Saved entries
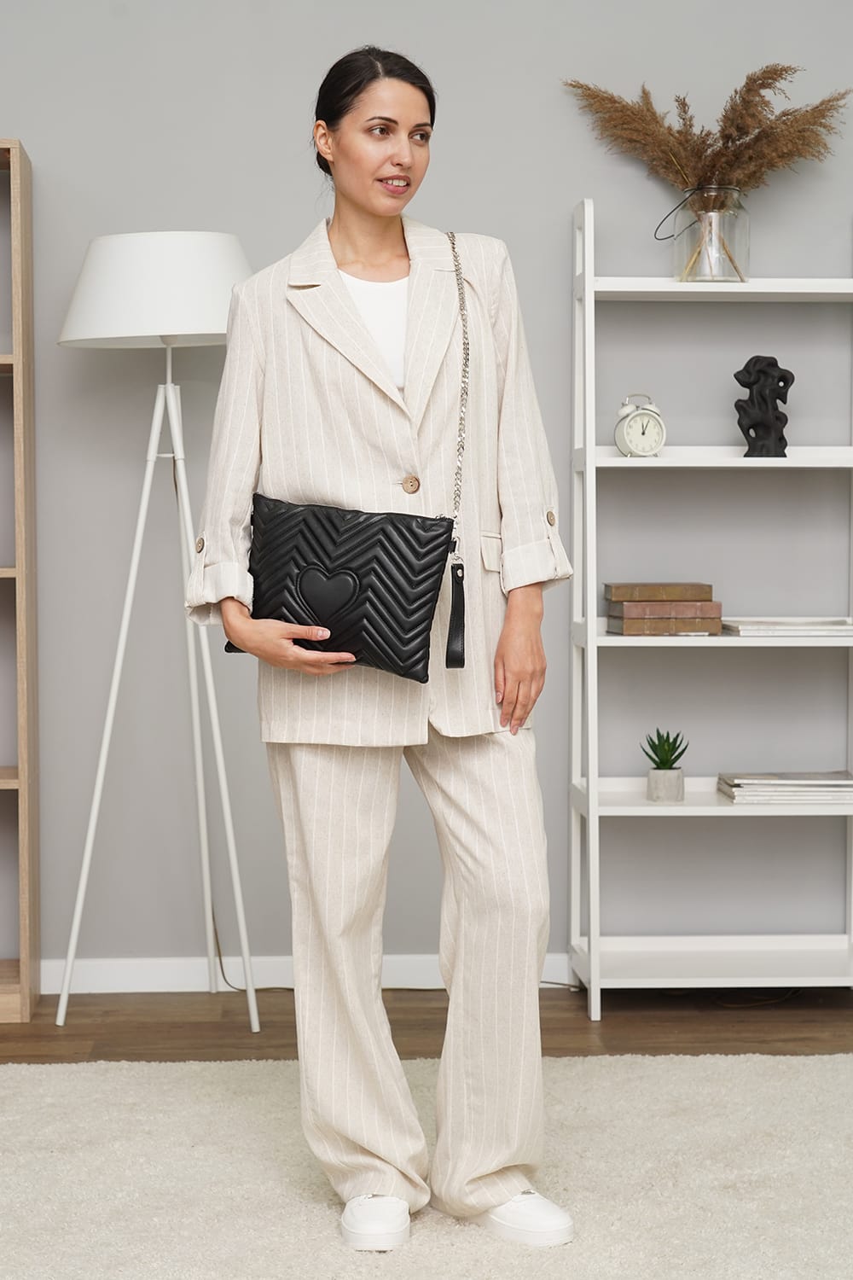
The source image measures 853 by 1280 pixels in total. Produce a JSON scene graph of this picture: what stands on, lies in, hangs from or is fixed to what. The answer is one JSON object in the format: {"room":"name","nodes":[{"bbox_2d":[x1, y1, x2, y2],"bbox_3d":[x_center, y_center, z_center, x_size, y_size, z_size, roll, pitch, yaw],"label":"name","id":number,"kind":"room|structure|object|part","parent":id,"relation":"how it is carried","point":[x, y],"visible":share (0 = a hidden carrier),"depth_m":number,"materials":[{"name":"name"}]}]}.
{"room":"living room","nodes":[
{"label":"living room","id":0,"kind":"room"},
{"bbox_2d":[0,0,852,985],"bbox_3d":[0.001,-0.596,4.888,5.720,2.924,0.167,0,3,-3],"label":"wall","id":1,"kind":"structure","parent":0,"point":[26,126],"depth_m":4.79,"materials":[{"name":"grey paint"}]},
{"bbox_2d":[37,954,575,993],"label":"baseboard","id":2,"kind":"structure","parent":1,"relation":"attached to","point":[125,973],"depth_m":4.85,"materials":[{"name":"white paint"}]},
{"bbox_2d":[0,984,852,1065],"bbox_3d":[0.010,1.047,2.288,5.816,0.105,5.606,0,3,-3],"label":"floor","id":3,"kind":"structure","parent":0,"point":[608,1032],"depth_m":4.49,"materials":[{"name":"brown wood"}]},
{"bbox_2d":[0,137,40,1019],"bbox_3d":[-1.378,-0.137,4.632,0.942,2.009,0.308,0,3,-3],"label":"wooden shelf","id":4,"kind":"object","parent":3,"relation":"on","point":[23,960],"visible":1,"depth_m":4.60,"materials":[{"name":"brown wood"}]},
{"bbox_2d":[51,232,260,1030],"bbox_3d":[-0.586,-0.013,4.500,0.511,1.794,0.475,0,3,-3],"label":"floor lamp","id":5,"kind":"object","parent":3,"relation":"on","point":[194,236],"visible":0.96,"depth_m":4.36,"materials":[{"name":"white metal"}]},
{"bbox_3d":[-0.589,-0.771,4.462,0.538,0.231,0.472,0,3,-3],"label":"lamp shade","id":6,"kind":"part","parent":5,"relation":"part of","materials":[{"name":"white fabric"}]},
{"bbox_2d":[0,1050,852,1279],"bbox_3d":[0.095,0.969,2.577,3.222,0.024,3.328,0,3,-3],"label":"rug","id":7,"kind":"object","parent":3,"relation":"on","point":[26,1067],"visible":0.93,"depth_m":3.40,"materials":[{"name":"beige carpet"}]},
{"bbox_2d":[182,40,576,1261],"bbox_3d":[-0.073,0.027,3.206,0.609,1.798,0.654,0,3,-3],"label":"woman","id":8,"kind":"object","parent":7,"relation":"on","point":[352,311],"visible":0.97,"depth_m":3.11},
{"bbox_2d":[235,496,457,682],"bbox_3d":[-0.135,-0.086,3.220,0.350,0.281,0.185,0,3,-3],"label":"handbag","id":9,"kind":"object","parent":8,"relation":"in","point":[397,529],"visible":0.95,"depth_m":3.17,"materials":[{"name":"black leather"}]},
{"bbox_2d":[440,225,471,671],"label":"bag strap","id":10,"kind":"object","parent":8,"relation":"hanging from","point":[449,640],"visible":0.72,"depth_m":3.29,"materials":[{"name":"silver metal"}]},
{"bbox_2d":[565,198,852,1011],"bbox_3d":[0.720,-0.084,4.714,0.724,1.891,0.372,0,3,-3],"label":"white shelf","id":11,"kind":"object","parent":3,"relation":"on","point":[648,289],"visible":0.93,"depth_m":4.67,"materials":[{"name":"white wood"}]},
{"bbox_2d":[614,391,666,457],"bbox_3d":[0.491,-0.490,4.574,0.127,0.160,0.064,-1,3,-15],"label":"alarm clock","id":12,"kind":"object","parent":11,"relation":"on","point":[620,439],"visible":0.99,"depth_m":4.55,"materials":[{"name":"white metal"}]},
{"bbox_2d":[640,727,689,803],"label":"potted succulent","id":13,"kind":"object","parent":11,"relation":"on","point":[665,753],"visible":0.99,"depth_m":4.61,"materials":[{"name":"green plant"}]},
{"bbox_2d":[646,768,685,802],"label":"plant pot","id":14,"kind":"object","parent":11,"relation":"on","point":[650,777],"visible":0.96,"depth_m":4.58,"materials":[{"name":"grey concrete"}]},
{"bbox_2d":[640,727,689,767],"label":"succulent plant","id":15,"kind":"object","parent":14,"relation":"in","point":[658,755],"visible":0.96,"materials":[{"name":"green plant"}]},
{"bbox_2d":[607,615,727,635],"bbox_3d":[0.558,-0.041,4.668,0.253,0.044,0.190,0,3,-3],"label":"book","id":16,"kind":"object","parent":11,"relation":"on","point":[632,625],"visible":0.9,"depth_m":4.59,"materials":[{"name":"paper"}]},
{"bbox_2d":[608,598,721,619],"bbox_3d":[0.556,-0.075,4.686,0.244,0.033,0.194,0,3,-3],"label":"book","id":17,"kind":"object","parent":16,"relation":"on","point":[625,607],"visible":0.93,"depth_m":4.60,"materials":[{"name":"paper"}]},
{"bbox_2d":[603,581,714,601],"bbox_3d":[0.546,-0.110,4.690,0.247,0.034,0.181,0,3,-3],"label":"book","id":18,"kind":"object","parent":17,"relation":"on","point":[640,592],"visible":0.99,"depth_m":4.61,"materials":[{"name":"brown paper"}]},
{"bbox_2d":[673,185,750,282],"bbox_3d":[0.669,-0.938,4.684,0.182,0.219,0.182,0,3,-3],"label":"glass vase","id":19,"kind":"object","parent":11,"relation":"on","point":[718,274],"visible":0.85,"depth_m":4.62,"materials":[{"name":"clear glass"}]},
{"bbox_2d":[563,58,851,284],"bbox_3d":[0.683,-1.122,4.712,0.729,0.473,0.443,0,3,-3],"label":"dried pampas grass","id":20,"kind":"structure","parent":19,"relation":"in","point":[710,164],"depth_m":4.69,"materials":[{"name":"brown plant"}]},
{"bbox_2d":[733,355,792,457],"bbox_3d":[0.804,-0.554,4.759,0.138,0.261,0.113,1,4,26],"label":"sculpture","id":21,"kind":"object","parent":11,"relation":"on","point":[740,421],"visible":0.97,"depth_m":4.73,"materials":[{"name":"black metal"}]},
{"bbox_2d":[715,769,852,806],"bbox_3d":[0.871,0.349,4.712,0.340,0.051,0.220,0,3,-3],"label":"magazines","id":22,"kind":"object","parent":11,"relation":"on","point":[805,782],"visible":0.97,"depth_m":4.61,"materials":[{"name":"paper"}]},
{"bbox_2d":[722,616,852,637],"bbox_3d":[0.869,-0.032,4.660,0.346,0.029,0.236,0,3,-3],"label":"magazines","id":23,"kind":"object","parent":11,"relation":"on","point":[819,632],"visible":0.94,"depth_m":4.56,"materials":[{"name":"white paper"}]}
]}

# [Required work]
Your task is an exact transcription of all the data, minus the pictures.

# [Answer]
The source image measures 853 by 1280 pixels in total. Produce a JSON scene graph of this picture: what stands on, lies in, hangs from or is fixed to what. The answer is one JSON object in the format: {"room":"name","nodes":[{"bbox_2d":[x1, y1, x2, y2],"bbox_3d":[x_center, y_center, z_center, x_size, y_size, z_size, roll, pitch, yaw],"label":"name","id":number,"kind":"room|structure|object|part","parent":id,"relation":"how it is carried","point":[x, y],"visible":share (0 = a hidden carrier),"depth_m":number,"materials":[{"name":"name"}]}]}.
{"room":"living room","nodes":[
{"label":"living room","id":0,"kind":"room"},
{"bbox_2d":[0,0,852,985],"bbox_3d":[0.001,-0.596,4.888,5.720,2.924,0.167,0,3,-3],"label":"wall","id":1,"kind":"structure","parent":0,"point":[26,126],"depth_m":4.79,"materials":[{"name":"grey paint"}]},
{"bbox_2d":[37,954,575,993],"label":"baseboard","id":2,"kind":"structure","parent":1,"relation":"attached to","point":[125,973],"depth_m":4.85,"materials":[{"name":"white paint"}]},
{"bbox_2d":[0,984,852,1065],"bbox_3d":[0.010,1.047,2.288,5.816,0.105,5.606,0,3,-3],"label":"floor","id":3,"kind":"structure","parent":0,"point":[608,1032],"depth_m":4.49,"materials":[{"name":"brown wood"}]},
{"bbox_2d":[0,137,40,1019],"bbox_3d":[-1.378,-0.137,4.632,0.942,2.009,0.308,0,3,-3],"label":"wooden shelf","id":4,"kind":"object","parent":3,"relation":"on","point":[23,960],"visible":1,"depth_m":4.60,"materials":[{"name":"brown wood"}]},
{"bbox_2d":[51,232,260,1030],"bbox_3d":[-0.586,-0.013,4.500,0.511,1.794,0.475,0,3,-3],"label":"floor lamp","id":5,"kind":"object","parent":3,"relation":"on","point":[194,236],"visible":0.96,"depth_m":4.36,"materials":[{"name":"white metal"}]},
{"bbox_3d":[-0.589,-0.771,4.462,0.538,0.231,0.472,0,3,-3],"label":"lamp shade","id":6,"kind":"part","parent":5,"relation":"part of","materials":[{"name":"white fabric"}]},
{"bbox_2d":[0,1050,852,1279],"bbox_3d":[0.095,0.969,2.577,3.222,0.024,3.328,0,3,-3],"label":"rug","id":7,"kind":"object","parent":3,"relation":"on","point":[26,1067],"visible":0.93,"depth_m":3.40,"materials":[{"name":"beige carpet"}]},
{"bbox_2d":[182,40,576,1261],"bbox_3d":[-0.073,0.027,3.206,0.609,1.798,0.654,0,3,-3],"label":"woman","id":8,"kind":"object","parent":7,"relation":"on","point":[352,311],"visible":0.97,"depth_m":3.11},
{"bbox_2d":[235,496,457,682],"bbox_3d":[-0.135,-0.086,3.220,0.350,0.281,0.185,0,3,-3],"label":"handbag","id":9,"kind":"object","parent":8,"relation":"in","point":[397,529],"visible":0.95,"depth_m":3.17,"materials":[{"name":"black leather"}]},
{"bbox_2d":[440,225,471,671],"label":"bag strap","id":10,"kind":"object","parent":8,"relation":"hanging from","point":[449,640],"visible":0.72,"depth_m":3.29,"materials":[{"name":"silver metal"}]},
{"bbox_2d":[565,198,852,1011],"bbox_3d":[0.720,-0.084,4.714,0.724,1.891,0.372,0,3,-3],"label":"white shelf","id":11,"kind":"object","parent":3,"relation":"on","point":[648,289],"visible":0.93,"depth_m":4.67,"materials":[{"name":"white wood"}]},
{"bbox_2d":[614,391,666,457],"bbox_3d":[0.491,-0.490,4.574,0.127,0.160,0.064,-1,3,-15],"label":"alarm clock","id":12,"kind":"object","parent":11,"relation":"on","point":[620,439],"visible":0.99,"depth_m":4.55,"materials":[{"name":"white metal"}]},
{"bbox_2d":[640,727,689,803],"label":"potted succulent","id":13,"kind":"object","parent":11,"relation":"on","point":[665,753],"visible":0.99,"depth_m":4.61,"materials":[{"name":"green plant"}]},
{"bbox_2d":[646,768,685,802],"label":"plant pot","id":14,"kind":"object","parent":11,"relation":"on","point":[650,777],"visible":0.96,"depth_m":4.58,"materials":[{"name":"grey concrete"}]},
{"bbox_2d":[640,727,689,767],"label":"succulent plant","id":15,"kind":"object","parent":14,"relation":"in","point":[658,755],"visible":0.96,"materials":[{"name":"green plant"}]},
{"bbox_2d":[607,615,727,635],"bbox_3d":[0.558,-0.041,4.668,0.253,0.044,0.190,0,3,-3],"label":"book","id":16,"kind":"object","parent":11,"relation":"on","point":[632,625],"visible":0.9,"depth_m":4.59,"materials":[{"name":"paper"}]},
{"bbox_2d":[608,598,721,619],"bbox_3d":[0.556,-0.075,4.686,0.244,0.033,0.194,0,3,-3],"label":"book","id":17,"kind":"object","parent":16,"relation":"on","point":[625,607],"visible":0.93,"depth_m":4.60,"materials":[{"name":"paper"}]},
{"bbox_2d":[603,581,714,601],"bbox_3d":[0.546,-0.110,4.690,0.247,0.034,0.181,0,3,-3],"label":"book","id":18,"kind":"object","parent":17,"relation":"on","point":[640,592],"visible":0.99,"depth_m":4.61,"materials":[{"name":"brown paper"}]},
{"bbox_2d":[673,185,750,282],"bbox_3d":[0.669,-0.938,4.684,0.182,0.219,0.182,0,3,-3],"label":"glass vase","id":19,"kind":"object","parent":11,"relation":"on","point":[718,274],"visible":0.85,"depth_m":4.62,"materials":[{"name":"clear glass"}]},
{"bbox_2d":[563,58,851,284],"bbox_3d":[0.683,-1.122,4.712,0.729,0.473,0.443,0,3,-3],"label":"dried pampas grass","id":20,"kind":"structure","parent":19,"relation":"in","point":[710,164],"depth_m":4.69,"materials":[{"name":"brown plant"}]},
{"bbox_2d":[733,355,792,457],"bbox_3d":[0.804,-0.554,4.759,0.138,0.261,0.113,1,4,26],"label":"sculpture","id":21,"kind":"object","parent":11,"relation":"on","point":[740,421],"visible":0.97,"depth_m":4.73,"materials":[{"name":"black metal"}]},
{"bbox_2d":[715,769,852,806],"bbox_3d":[0.871,0.349,4.712,0.340,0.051,0.220,0,3,-3],"label":"magazines","id":22,"kind":"object","parent":11,"relation":"on","point":[805,782],"visible":0.97,"depth_m":4.61,"materials":[{"name":"paper"}]},
{"bbox_2d":[722,616,852,637],"bbox_3d":[0.869,-0.032,4.660,0.346,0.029,0.236,0,3,-3],"label":"magazines","id":23,"kind":"object","parent":11,"relation":"on","point":[819,632],"visible":0.94,"depth_m":4.56,"materials":[{"name":"white paper"}]}
]}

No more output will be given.